§ **Work required**: Reproduce every line of text in the data below without changes, and omit the pictures from your output.

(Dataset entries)
=-=-=-=-=
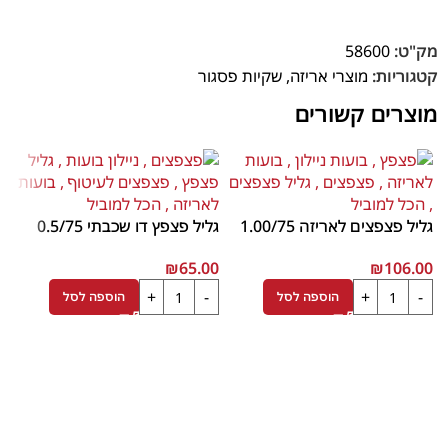
מק"ט:
58600
קטגוריות:
מוצרי אריזה
,
שקיות פסגור
מוצרים קשורים
גליל פצפצים לאריזה 1.00/75
גליל פצפץ דו שכבתי 0.5/75
₪
65.00
₪
106.00
הוספה לסל
הוספה לסל
ש
0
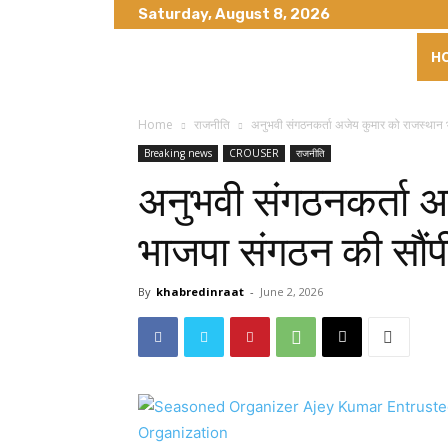
Saturday, August 8, 2026
H
Home
राजनीति
अनुभवी संगठनकर्ता अजेय कुमार को राजस्थान
Breaking news
CROUSER
राजनीति
अनुभवी संगठनकर्ता अ
भाजपा संगठन की सौं
By
khabredinraat
-
June 2, 2026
=-=-=-=-=
§ **Response**:
מק"ט:
58600
קטגוריות:
מוצרי אריזה
,
שקיות פסגור
מוצרים קשורים
גליל פצפצים לאריזה 1.00/75
גליל פצפץ דו שכבתי 0.5/75
₪
65.00
₪
106.00
הוספה לסל
הוספה לסל
ש
0
Saturday, August 8, 2026
H
Home
राजनीति
अनुभवी संगठनकर्ता अजेय कुमार को राजस्थान
Breaking news
CROUSER
राजनीति
अनुभवी संगठनकर्ता अ
भाजपा संगठन की सौं
By
khabredinraat
-
June 2, 2026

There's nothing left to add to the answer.